Llegada a Delhi

Después de tanto tiempo, dos vuelos cancelados y mucha nieve de por medio, por fin llegamos a Delhi! nuestra puerta de entrada a la India. Al salir del aeropuerto contratamos un taxi para ir a Majnu Ka Tilla, la colonia tibetana, un oasis de paz en medio de la frenética urbe. Pero el taxista no supo llevarnos así que acabamos en Pahar Ganj, el barrio con mas concentración de mochileros por m2 de Delhi, dónde nos vimos involucrados en una pequeña odisea matinal para encontrar habitación. Después de descansar un poco, decidimos pasear por los alrededores empezando por Conaught Place, una céntrica plaza llena de contrastes. Allí nos encontramos un cóctel de tiendas de lujo, expertos limpiadores de orejas, parejas hindúes en busca de un beso clandestino entre arbustos, turistas hambrientos de souvenirs… todo un espectáculo. Des de allí cogimos un metro hasta Old Delhi, con la intención de visitar el Fuerte Rojo y la mezquita más grande de India, llamada Jama Mashid. Al salir de la estación nos impactó lo que vimos, estrechas calles llenas de gente con centenares de mendigos, vacas sagradas, olores desagrables, templos y puestos callejeros de comida, además de una cantidad de basura desmesurada. Es entonces cuando empezamos a ver la dureza del país.

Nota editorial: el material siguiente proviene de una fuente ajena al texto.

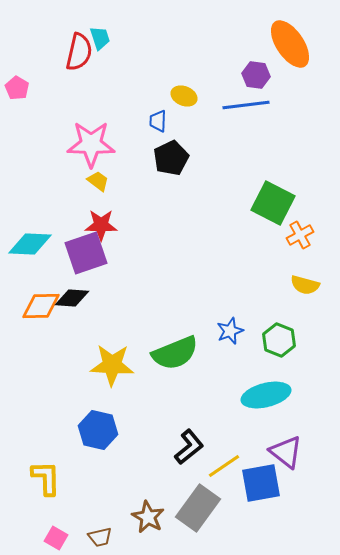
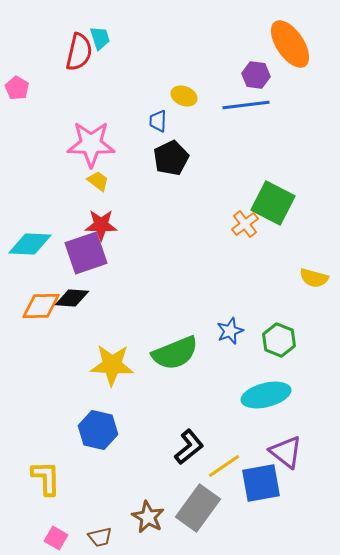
orange cross: moved 55 px left, 11 px up; rotated 8 degrees counterclockwise
yellow semicircle: moved 9 px right, 7 px up
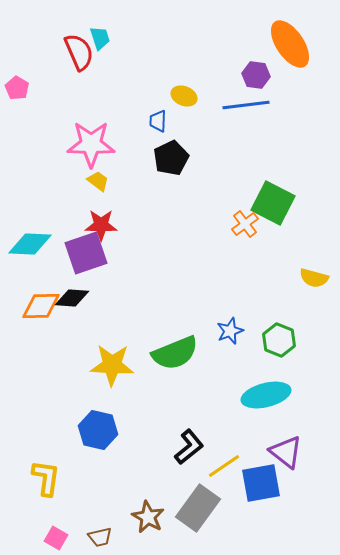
red semicircle: rotated 36 degrees counterclockwise
yellow L-shape: rotated 9 degrees clockwise
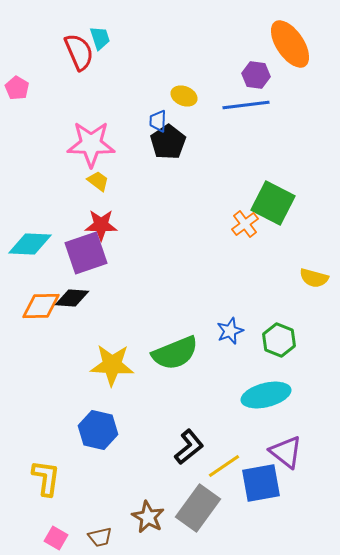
black pentagon: moved 3 px left, 16 px up; rotated 8 degrees counterclockwise
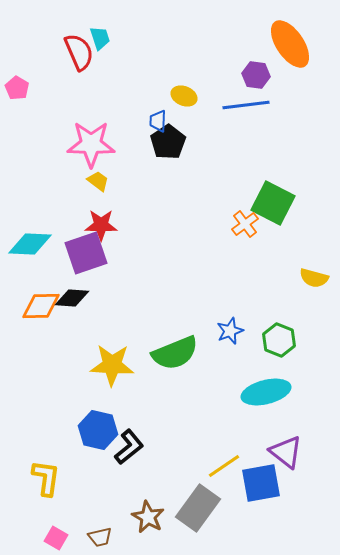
cyan ellipse: moved 3 px up
black L-shape: moved 60 px left
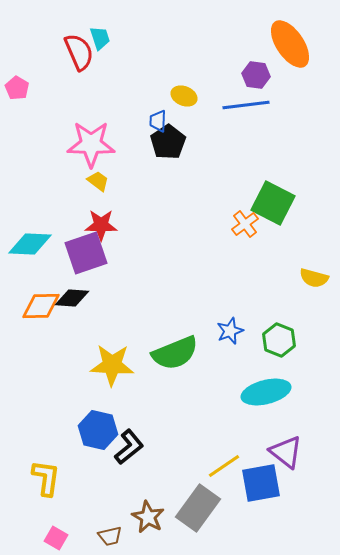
brown trapezoid: moved 10 px right, 1 px up
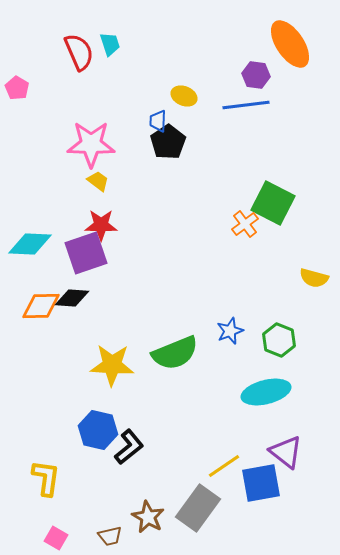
cyan trapezoid: moved 10 px right, 6 px down
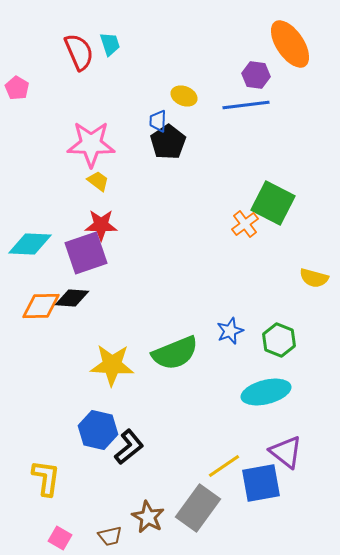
pink square: moved 4 px right
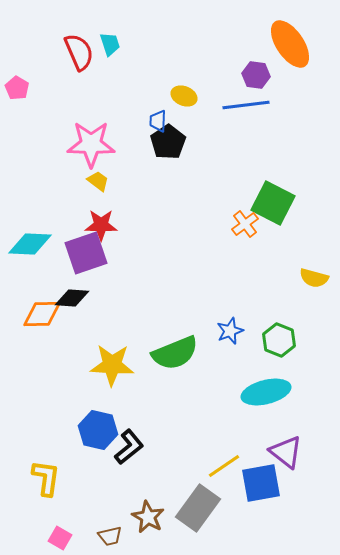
orange diamond: moved 1 px right, 8 px down
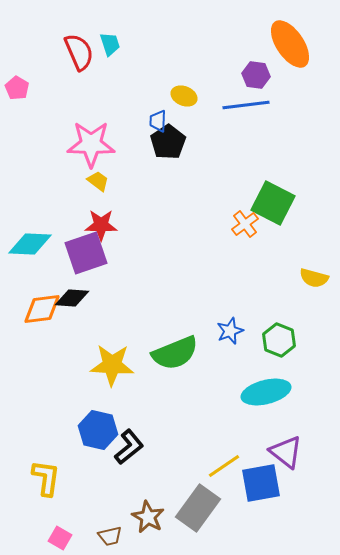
orange diamond: moved 5 px up; rotated 6 degrees counterclockwise
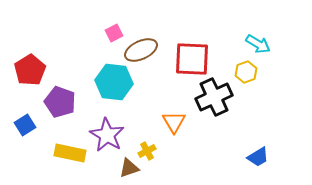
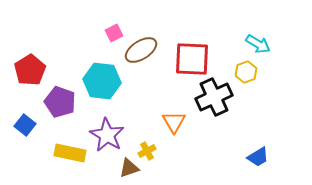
brown ellipse: rotated 8 degrees counterclockwise
cyan hexagon: moved 12 px left, 1 px up
blue square: rotated 20 degrees counterclockwise
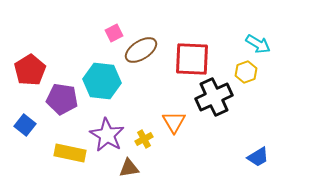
purple pentagon: moved 2 px right, 3 px up; rotated 12 degrees counterclockwise
yellow cross: moved 3 px left, 12 px up
brown triangle: rotated 10 degrees clockwise
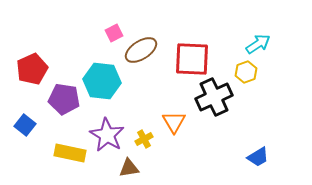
cyan arrow: rotated 65 degrees counterclockwise
red pentagon: moved 2 px right, 1 px up; rotated 8 degrees clockwise
purple pentagon: moved 2 px right
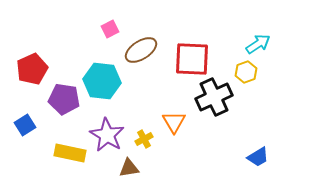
pink square: moved 4 px left, 4 px up
blue square: rotated 20 degrees clockwise
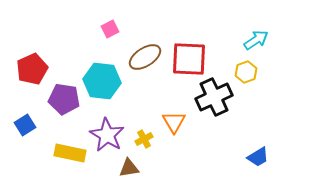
cyan arrow: moved 2 px left, 4 px up
brown ellipse: moved 4 px right, 7 px down
red square: moved 3 px left
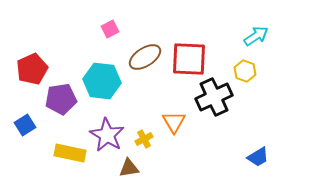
cyan arrow: moved 4 px up
yellow hexagon: moved 1 px left, 1 px up; rotated 20 degrees counterclockwise
purple pentagon: moved 3 px left; rotated 16 degrees counterclockwise
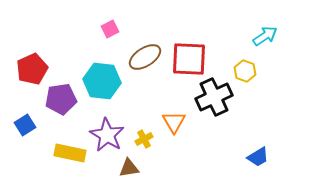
cyan arrow: moved 9 px right
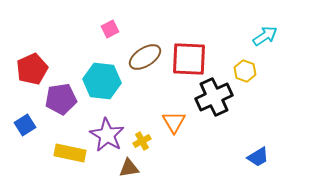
yellow cross: moved 2 px left, 2 px down
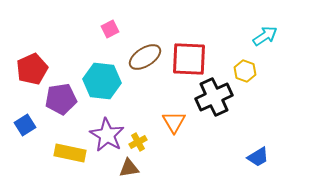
yellow cross: moved 4 px left, 1 px down
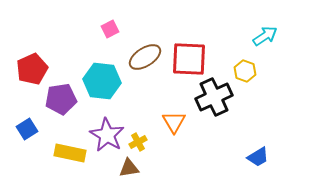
blue square: moved 2 px right, 4 px down
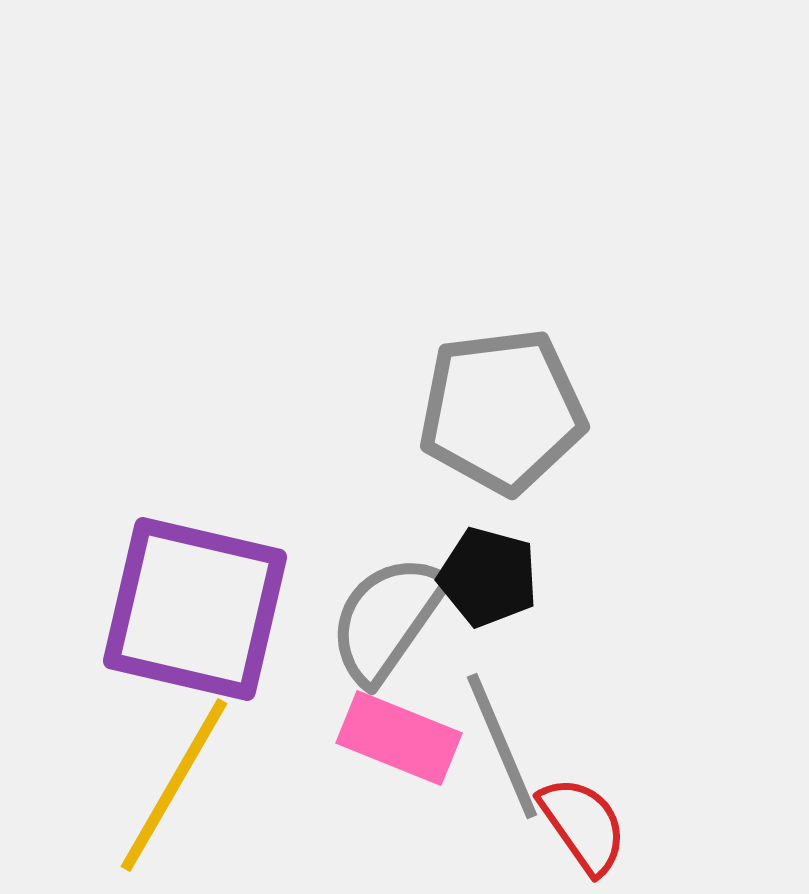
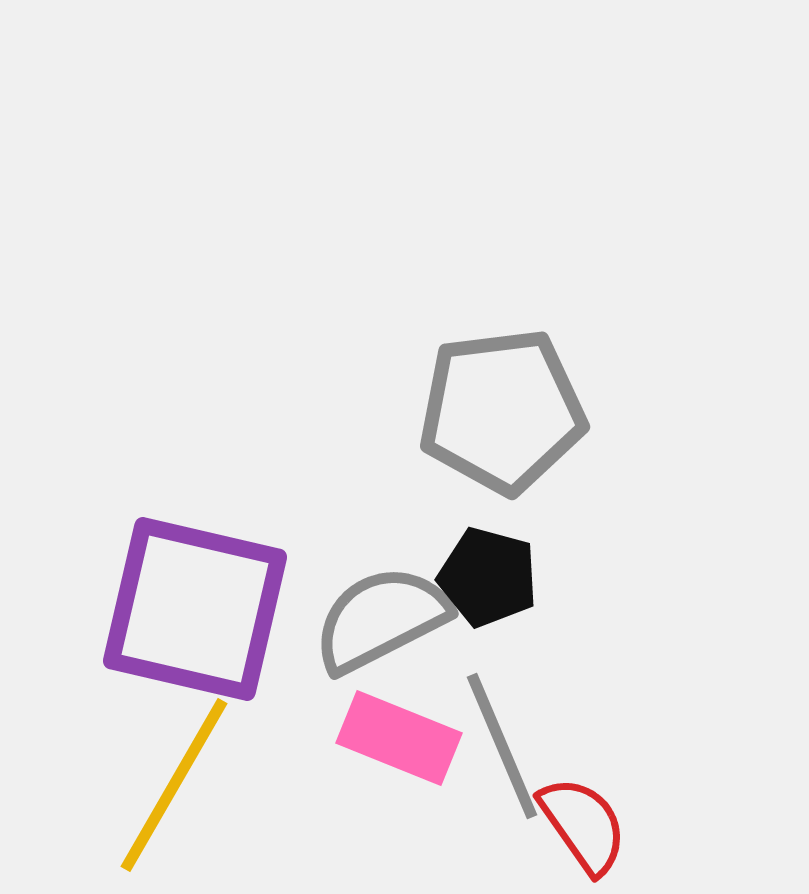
gray semicircle: moved 6 px left; rotated 28 degrees clockwise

Después del choque y de visitar por encima el fuerte y la mezquita, decidimos que ya teniamos bastante y cojimos un rickshaw para ir a una zona más alejada del centro, dónde se encuentra la Indian Gate. Estuvimos disfrutando de la tranquilidad del lugar viendo a los jóvenes jugando a cricket y a las familias paseando con sus bebés.

Fue un día intenso, pero nos sirvió para adaptarnos al caos de esta ciudad que nos acogió por poco tiempo ya que al día siguiente nos íbamos en dirección a Jodhpur, también conocida como la ciudad Azul.